TESTO DELL'ESERCIZIO:

--*--

Adriano Celentano ritorna con “Adrian”: tante novità e grandi ospiti
Una scena di Adrian (crediti Ufficio Stampa Mediaset)Personaggi

Adriano Celentano ritorna con “Adrian”: tante novità e grandi ospiti

Il Molleggiato non si arrende e ci riprova con "Adrian", questa volta mettendoci la faccia. Lo show si prepara a partire giovedì 7 novembre, tra grandi ospiti, parole e musica

Tutto pronto per il ritorno di Adriano Celentano in tv, nonostante i risultati ottenuti dagli scarsi ascolti – lo scorso febbraio – dello show Adrian, che adesso ritorna in una veste più personale. In altre parole, il Molleggiato questa volta ci mette la faccia e ritorna – da giovedì 7 novembre su Canale 5 –  con una nuova versione di “Adrian”, cercando di imparare dagli errori di una conduzione non diretta e forse un po’ asettica.

Rivedremo le canzoni che hanno influenzato la storia della musica italiana, i classici monologhi sociali, con la partecipazione di grandi ospiti del mondo dello spettacolo e della politica. Tra questi: Carlo Conti, Paolo Bonolis, Maria De Filippi, Gerry Scotti, Enrico Mentana, Massimo Giletti, Checco Zalone, Ligabue ed Elisa. Ci sarà anche – probabilmente in una delle prime due puntate – il sindaco di Milano Beppe Sala. Il tutto con Celentano in scena nei pani di padrone di casa e protagonista di un racconto a più voci. Ancora non è chiaro se il format scelto per i dialoghi sarà il più tradizionale “One to one” o se il Molleggiato giocherà a riunire tutti i personaggi in un unico tavolo circolare.

--*--

DATI DI ORIGINE:
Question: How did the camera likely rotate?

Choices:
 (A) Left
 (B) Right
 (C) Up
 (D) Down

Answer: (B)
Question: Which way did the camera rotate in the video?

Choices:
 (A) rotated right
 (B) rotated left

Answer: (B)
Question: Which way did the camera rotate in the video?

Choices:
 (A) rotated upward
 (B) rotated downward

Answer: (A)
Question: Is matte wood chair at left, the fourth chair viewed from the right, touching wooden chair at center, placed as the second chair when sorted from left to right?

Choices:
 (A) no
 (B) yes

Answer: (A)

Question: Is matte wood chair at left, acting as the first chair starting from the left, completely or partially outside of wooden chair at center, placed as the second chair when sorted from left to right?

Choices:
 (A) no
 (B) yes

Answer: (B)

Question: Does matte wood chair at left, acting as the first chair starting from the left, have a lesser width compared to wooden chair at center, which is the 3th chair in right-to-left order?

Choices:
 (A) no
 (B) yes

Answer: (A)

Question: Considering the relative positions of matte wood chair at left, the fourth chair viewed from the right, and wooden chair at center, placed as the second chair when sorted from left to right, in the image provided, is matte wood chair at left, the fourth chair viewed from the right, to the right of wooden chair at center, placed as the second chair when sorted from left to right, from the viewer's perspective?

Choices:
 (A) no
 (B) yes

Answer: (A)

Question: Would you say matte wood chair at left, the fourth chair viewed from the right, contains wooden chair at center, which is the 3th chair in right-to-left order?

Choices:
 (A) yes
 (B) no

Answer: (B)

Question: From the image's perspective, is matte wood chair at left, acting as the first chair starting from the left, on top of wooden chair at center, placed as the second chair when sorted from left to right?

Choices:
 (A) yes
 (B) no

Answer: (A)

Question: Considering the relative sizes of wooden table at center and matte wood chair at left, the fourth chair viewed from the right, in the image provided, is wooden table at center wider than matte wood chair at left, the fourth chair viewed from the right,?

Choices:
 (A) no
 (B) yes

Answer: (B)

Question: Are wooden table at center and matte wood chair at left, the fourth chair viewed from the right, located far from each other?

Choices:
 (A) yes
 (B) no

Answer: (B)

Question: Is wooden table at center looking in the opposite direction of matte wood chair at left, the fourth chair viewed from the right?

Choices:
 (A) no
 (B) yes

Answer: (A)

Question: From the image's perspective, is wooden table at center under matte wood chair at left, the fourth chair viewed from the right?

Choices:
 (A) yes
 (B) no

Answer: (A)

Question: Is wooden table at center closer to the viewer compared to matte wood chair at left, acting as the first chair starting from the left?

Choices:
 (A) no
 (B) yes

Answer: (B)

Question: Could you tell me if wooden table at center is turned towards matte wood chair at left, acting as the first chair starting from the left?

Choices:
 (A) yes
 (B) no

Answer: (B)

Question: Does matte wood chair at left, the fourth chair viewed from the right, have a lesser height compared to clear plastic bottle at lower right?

--*--

CONSEGNE:
**a)** Secondo l'articolo sul ritorno di Celentano con "Adrian", perché nella nuova versione dello show il Molleggiato "ci mette la faccia"? Rispondi in una o due frasi.
**b)** Nell'articolo su "Adrian", riscrivi il passo che comincia con "Rivedremo le canzoni" e termina con "unico tavolo circolare.". Sostituisci "tavolo circolare" con "tavolo rettangolare".
**c)** Prosegui l'articolo sul ritorno di Celentano con "Adrian" a partire dall'ultima frase riportata.

SOLUZIONI:
**a)** Celentano cerca di imparare dagli errori della versione precedente, andata in onda lo scorso febbraio con scarsi ascolti. In quella versione la conduzione non era diretta e forse un po' asettica.

**b)**
Rivedremo le canzoni che hanno influenzato la storia della musica italiana, i classici monologhi sociali, con la partecipazione di grandi ospiti del mondo dello spettacolo e della politica. Tra questi: Carlo Conti, Paolo Bonolis, Maria De Filippi, Gerry Scotti, Enrico Mentana, Massimo Giletti, Checco Zalone, Ligabue ed Elisa. Ci sarà anche – probabilmente in una delle prime due puntate – il sindaco di Milano Beppe Sala. Il tutto con Celentano in scena nei pani di padrone di casa e protagonista di un racconto a più voci. Ancora non è chiaro se il format scelto per i dialoghi sarà il più tradizionale “One to one” o se il Molleggiato giocherà a riunire tutti i personaggi in un unico tavolo rettangolare.

**c)**
L’unica cosa certa – per ora – è che ad ospitare lo show sarà uno studio di Cologno Monzese con il pubblico, con una scenografia completamente nuova, un ledwall sullo sfondo e l’orchestra diretta dal maestro Fio Zanotti ad animare il tutto. Tra i probabili argomenti, si tratterà di temi sociali come la sicurezza, l’ambiente, la bellezza, il consumismo e del rispetto comunitario. La seconda parte della serata sarà poi dedicata al cartone animato “Adrian”, lavoro d’animazione scritto e diretto da Celentano e dagli allievi della Scuola Holden di Alessandro Baricco e con la collaborazione di firme importanti: parliamo di Milo Manara, Nicola Piovani e Vincenzo Cerami.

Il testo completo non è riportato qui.